Dopo due anni di navigazione in altomare l’approdo, la terra, il cemento. Ritrovo le scarpe lasciate in banchina quando ho mollato gli ormeggi. Mi calzano ma le trovo strette; forse è cambiata la forma del piede. Dentro le scarpe sassolini quasi dimenticati, consumati dal camminarci sopra nonostante facessero male. Potrei anche tenermeli, sarebbe pur sempre una compagnia, una scusa per ricordare di toglierli quando capirò qual è la cosa giusta da fare.
Come comportarsi quando la ragione confligge con i sentimenti? Situazione banale che ricorre fin troppo spesso. Lui che tradisce lei o viceversa, genitori che alla prima opportunità disattendono i principi imposti ai figli; coloro i quali, in forza di un rapporto d’affetto, parlano in un modo e agiscono in quello opposto: ti fottono, per dirla come te l’hanno fatta mangiare.

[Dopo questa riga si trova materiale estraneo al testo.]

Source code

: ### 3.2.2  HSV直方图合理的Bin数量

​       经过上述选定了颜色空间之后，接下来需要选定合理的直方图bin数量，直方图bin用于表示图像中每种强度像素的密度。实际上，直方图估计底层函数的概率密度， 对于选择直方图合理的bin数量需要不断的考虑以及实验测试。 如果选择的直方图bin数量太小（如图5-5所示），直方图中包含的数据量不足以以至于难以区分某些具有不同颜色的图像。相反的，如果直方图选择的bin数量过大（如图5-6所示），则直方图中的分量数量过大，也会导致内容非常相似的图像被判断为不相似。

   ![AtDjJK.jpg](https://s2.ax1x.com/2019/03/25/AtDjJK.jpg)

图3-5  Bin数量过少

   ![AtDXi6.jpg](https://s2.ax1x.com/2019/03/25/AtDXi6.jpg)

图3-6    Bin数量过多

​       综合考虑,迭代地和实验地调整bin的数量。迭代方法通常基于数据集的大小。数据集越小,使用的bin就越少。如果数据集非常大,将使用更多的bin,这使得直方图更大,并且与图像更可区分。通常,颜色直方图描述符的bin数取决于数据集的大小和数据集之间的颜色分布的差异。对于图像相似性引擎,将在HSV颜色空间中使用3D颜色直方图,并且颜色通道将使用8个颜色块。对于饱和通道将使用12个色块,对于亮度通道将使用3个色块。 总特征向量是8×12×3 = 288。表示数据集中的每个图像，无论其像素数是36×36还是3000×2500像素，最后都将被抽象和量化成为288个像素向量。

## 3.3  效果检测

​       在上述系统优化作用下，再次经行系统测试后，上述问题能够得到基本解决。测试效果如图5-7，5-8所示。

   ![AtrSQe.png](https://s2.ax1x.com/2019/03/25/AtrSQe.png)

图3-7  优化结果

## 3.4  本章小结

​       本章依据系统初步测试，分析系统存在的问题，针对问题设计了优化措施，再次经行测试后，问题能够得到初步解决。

Quando qualcosa del genere accade, smaltita la sacrosanta incazzatura cosa fai? Ti vendichi cercando di restituire la scortesia? Assolvi confidando in un futuro ravvedimento? E nel caso tu sia una persona tollerante, per quanto sia possibile, perdoni ad oltranza o viene il momento in cui la misura è colma, anche per gli affetti più profondi? E se l’essere umano che hai cancellato dalla rubrica fosse il padre, la madre, un figlio o un fratello, sarebbe giusto chiudere i rapporti con lui come faresti con una persona qualunque?
La testa ti dice che sì, è la cosa giusta da fare, perché il sangue può rafforzare un legame, alzare la soglia della sopportazione, ma non compensare in eterno l’assenza di reciprocità in un rapporto.

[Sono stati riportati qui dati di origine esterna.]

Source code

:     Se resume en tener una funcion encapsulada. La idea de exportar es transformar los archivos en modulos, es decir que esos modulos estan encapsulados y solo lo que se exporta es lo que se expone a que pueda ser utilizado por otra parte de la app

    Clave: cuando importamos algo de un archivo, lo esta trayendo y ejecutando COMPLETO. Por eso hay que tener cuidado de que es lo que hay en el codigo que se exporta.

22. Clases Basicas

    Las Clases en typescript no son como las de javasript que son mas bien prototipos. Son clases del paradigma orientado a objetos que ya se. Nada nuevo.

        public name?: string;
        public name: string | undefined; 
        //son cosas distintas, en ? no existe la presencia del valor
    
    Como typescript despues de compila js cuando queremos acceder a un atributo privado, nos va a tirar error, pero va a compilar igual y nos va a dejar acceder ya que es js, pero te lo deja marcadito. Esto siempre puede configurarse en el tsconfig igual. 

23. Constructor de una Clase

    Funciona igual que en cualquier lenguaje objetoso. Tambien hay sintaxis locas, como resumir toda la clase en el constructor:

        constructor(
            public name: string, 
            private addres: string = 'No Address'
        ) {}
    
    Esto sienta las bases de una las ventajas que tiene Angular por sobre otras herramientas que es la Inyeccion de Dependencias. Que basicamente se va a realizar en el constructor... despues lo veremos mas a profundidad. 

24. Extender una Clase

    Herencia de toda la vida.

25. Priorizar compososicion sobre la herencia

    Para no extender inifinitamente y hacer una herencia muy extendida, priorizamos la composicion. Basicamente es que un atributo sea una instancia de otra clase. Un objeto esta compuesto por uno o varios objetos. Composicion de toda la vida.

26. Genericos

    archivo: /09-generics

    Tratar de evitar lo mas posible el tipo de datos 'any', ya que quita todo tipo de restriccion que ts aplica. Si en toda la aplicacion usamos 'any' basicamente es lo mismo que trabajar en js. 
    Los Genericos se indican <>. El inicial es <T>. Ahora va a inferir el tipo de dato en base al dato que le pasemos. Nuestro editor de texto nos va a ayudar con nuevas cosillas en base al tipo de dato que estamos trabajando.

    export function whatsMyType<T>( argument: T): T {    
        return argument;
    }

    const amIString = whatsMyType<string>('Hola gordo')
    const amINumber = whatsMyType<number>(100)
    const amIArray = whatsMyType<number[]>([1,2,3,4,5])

La testa dice che fare i conti è cosa giusta: il braccio armato della Coscienza è un bravo contabile quando ci si mette.
Alla “cosa giusta”, nel senso che prediligo tra i tanti, si perviene attraverso un processo complicato dalla quota ponderale dei sentimenti in gioco. La Coscienza misura, razionalizza, ma non è in grado di elaborare i sentimenti, poiché è solo un pianoforte robotizzato che riesce a riprodurre tempo, note e pressione del tasto ma non sarà mai capace di trasmettere i sentimenti generati dal tocco delle dita di un pianista.
Dunque non dobbiamo “Fare di conto”, come si diceva una volta?

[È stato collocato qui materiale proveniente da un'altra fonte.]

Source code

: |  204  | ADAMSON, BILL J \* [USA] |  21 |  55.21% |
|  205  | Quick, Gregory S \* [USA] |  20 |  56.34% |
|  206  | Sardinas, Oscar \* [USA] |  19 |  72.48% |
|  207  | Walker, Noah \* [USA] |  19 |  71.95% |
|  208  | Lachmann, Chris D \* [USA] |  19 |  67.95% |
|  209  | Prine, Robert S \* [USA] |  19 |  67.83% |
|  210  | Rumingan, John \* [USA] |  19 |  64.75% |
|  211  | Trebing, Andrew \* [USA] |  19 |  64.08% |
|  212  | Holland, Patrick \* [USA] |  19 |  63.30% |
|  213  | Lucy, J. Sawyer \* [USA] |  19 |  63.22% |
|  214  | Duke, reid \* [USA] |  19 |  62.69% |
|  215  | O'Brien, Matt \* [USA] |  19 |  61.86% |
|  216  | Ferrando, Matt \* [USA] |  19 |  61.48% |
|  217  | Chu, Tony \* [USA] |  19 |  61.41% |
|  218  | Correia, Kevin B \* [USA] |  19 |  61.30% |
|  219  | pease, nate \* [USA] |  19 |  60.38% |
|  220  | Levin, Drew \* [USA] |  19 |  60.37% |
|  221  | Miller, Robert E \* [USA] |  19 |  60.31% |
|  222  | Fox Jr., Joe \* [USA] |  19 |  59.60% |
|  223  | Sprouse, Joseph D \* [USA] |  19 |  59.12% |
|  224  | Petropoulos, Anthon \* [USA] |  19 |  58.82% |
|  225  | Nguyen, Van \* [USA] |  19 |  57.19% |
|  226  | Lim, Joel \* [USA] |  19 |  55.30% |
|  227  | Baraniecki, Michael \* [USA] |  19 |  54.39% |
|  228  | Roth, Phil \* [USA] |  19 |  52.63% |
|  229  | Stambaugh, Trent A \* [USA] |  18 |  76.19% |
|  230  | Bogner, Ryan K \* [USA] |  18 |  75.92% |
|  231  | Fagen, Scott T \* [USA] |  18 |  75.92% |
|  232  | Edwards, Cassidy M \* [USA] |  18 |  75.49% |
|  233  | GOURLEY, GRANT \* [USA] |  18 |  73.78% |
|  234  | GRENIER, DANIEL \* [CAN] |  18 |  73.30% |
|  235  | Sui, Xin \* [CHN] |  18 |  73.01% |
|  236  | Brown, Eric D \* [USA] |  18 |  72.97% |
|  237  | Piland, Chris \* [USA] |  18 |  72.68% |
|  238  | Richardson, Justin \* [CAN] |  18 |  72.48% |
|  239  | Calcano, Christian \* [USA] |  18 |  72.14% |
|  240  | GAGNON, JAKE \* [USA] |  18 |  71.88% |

Si può fare, è lecito, direi giusto, se non fosse per l’amaro che poi ti resta in bocca, che è ingiusto doverlo subire se quella che ha fatto è la cosa giusta.
Pare un gioco di parole, invece è ciò che accade quando decidi che è meglio starci male, piuttosto che sperare sia l’ultima, che non verrai deluso una volta di più.
Un’avvertenza per i più coscienziosi: odio, risentimento, rancore e simili sono sentimenti che conviene riposizionare sui primi tasti del pianoforte: note così basse che non andrebbero suonate nemmeno per sbaglio, per quanti danni possono fare ai cervelli desertificati dalla mancanza di esercizio.
C’è un modo più semplice di fare la cosa giusta senza ricorrere al contabile: lasciare che sia l’affetto a decidere.
Finché ce n’è, fino a quando il sole implacabile della verità ne avrà fatto evaporare l’ultima goccia.